Karahan’ın Açıklamaları

Dün TBMM Plan ve Bütçe Komisyonu’na yaptığı sunumda, Karahan, dezenflasyonun devamını sağlayacak adımlar atacaklarını belirtti. Eylül ayı itibarıyla yıllık enflasyona en belirgin katkının hizmetler sektöründen geldiğini vurgulayan Karahan, bu alandaki en önemli grup olarak kira fiyatlarını işaret etti. Bu durum, yüksek kiraların enflasyon üzerindeki etkisini ve artan yaşam maliyetlerini gözler önüne seriyor.

Karahan, para politikasındaki temkinli duruşu sürdürerek enflasyonun yılın kalanında istikrarlı bir şekilde gerileyeceğini öngördüklerini ifade etti. Ancak, iki ana koşul gözeterek hareket edeceklerini belirtti:

  1. Aylık enflasyonun ana eğiliminde belirgin ve kalıcı bir düşüş.
  2. Enflasyon beklentilerinin öngörülen tahmin aralığına yakınsaması.

Karahan, bu kriterlerde alınacak mesafenin önemine dikkat çekti.

Muhalefet Görüşü

Ancak, Karahan'ın bu iyimser açıklamaları, muhalefetten eleştirilerle karşılandı. CHP Milletvekili Rahmi Aşkın Türeli, yılsonu yıllık enflasyonun %47-50 arasında olacağını öngörerek, OVP’deki hedeflere ulaşmanın mümkün olmadığını belirtti. Bu açıklama, kamuoyundaki enflasyon beklentilerinin ve mevcut ekonomik koşulların ne denli zorlayıcı olduğunu gösteriyor.

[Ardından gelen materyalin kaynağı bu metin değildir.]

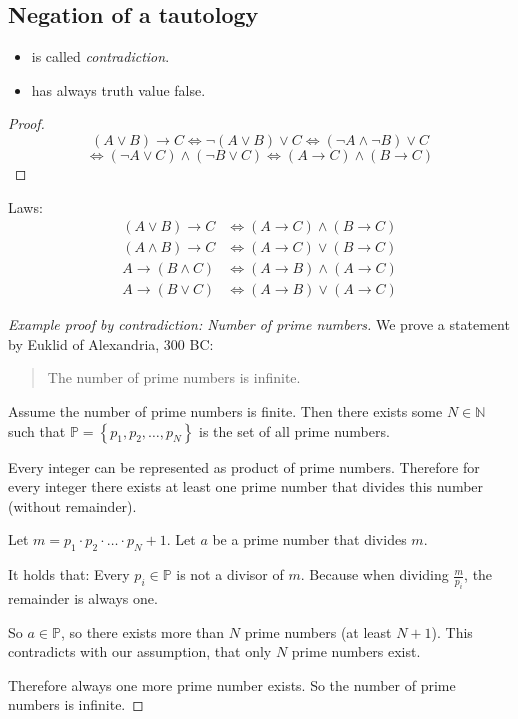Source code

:\documentclass[a4paper,landscape,twocolumn]{article}
\theoremstyle{definition}
\newcommand\set[1]{\left\{#1\right\}}
\begin{document}
\subsection{Negation of a tautology}
\begin{itemize}
  \item is called \emph{contradiction}.
  \item has always truth value false.
\end{itemize}

\begin{proof}
  \[ (A \lor B) \rightarrow C \Leftrightarrow \neg (A \lor B) \lor C \Leftrightarrow (\neg A \land \neg B) \lor C \]
  \[ \iff (\neg A \lor C) \land (\neg B \lor C) \Leftrightarrow (A \rightarrow C) \land (B \rightarrow C) \]
\end{proof}

Laws:
\begin{align*}
  (A \lor B) \rightarrow C &\Leftrightarrow (A \rightarrow C) \land (B \rightarrow C) \\
  (A \land B) \rightarrow C &\Leftrightarrow (A \rightarrow C) \lor (B \rightarrow C) \\
  A \rightarrow (B \land C) &\Leftrightarrow (A \rightarrow B) \land (A \rightarrow C) \\
  A \rightarrow (B \lor C) &\Leftrightarrow (A \rightarrow B) \lor (A \rightarrow C)
\end{align*}

\begin{proof}[Example proof by contradiction: Number of prime numbers]
  We prove a statement by Euklid of Alexandria, 300 BC:
  \begin{quote}
    The number of prime numbers is infinite.
  \end{quote}

  Assume the number of prime numbers is finite.
  Then there exists some $N \in \mathbb N$ such that $\mathbb P = \set{p_1, p_2, \ldots, p_N}$
  is the set of all prime numbers.

  Every integer can be represented as product of prime numbers.
  Therefore for every integer there exists at least one prime number that divides this number (without remainder).

  Let $m = p_1 \cdot p_2 \cdot \ldots \cdot p_N + 1$.
  Let $a$ be a prime number that divides $m$.

  It holds that: Every $p_i \in \mathbb P$ is not a divisor of $m$.
  Because when dividing $\frac{m}{p_i}$, the remainder is always one.

  So $a \in \mathbb P$, so there exists more than $N$ prime numbers (at least $N+1$).
  This contradicts with our assumption, that only $N$ prime numbers exist.

  Therefore always one more prime number exists. So the number of prime numbers is infinite.
\end{proof}
\end{document}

Merkez Bankası'nın enflasyonla ilgili hedefleri ve OVP'nin başarıya ulaşma ihtimali konusunda belirsizlikler devam ediyor. Ekonomik veriler, toplumun ve yatırımcıların endişelerini artırırken, Merkez Bankası'nın iyimser tahminleri ise gerçekçi bir çerçevede değerlendirilmiyor. Kira artışlarının ve hizmet sektöründeki enflasyonist baskıların sürdüğü bir ortamda, bu hedeflere ulaşmak giderek zorlaşıyor. Bu durum, hem ekonomik istikrarı hem de toplumun refah seviyesini olumsuz etkileyebilir.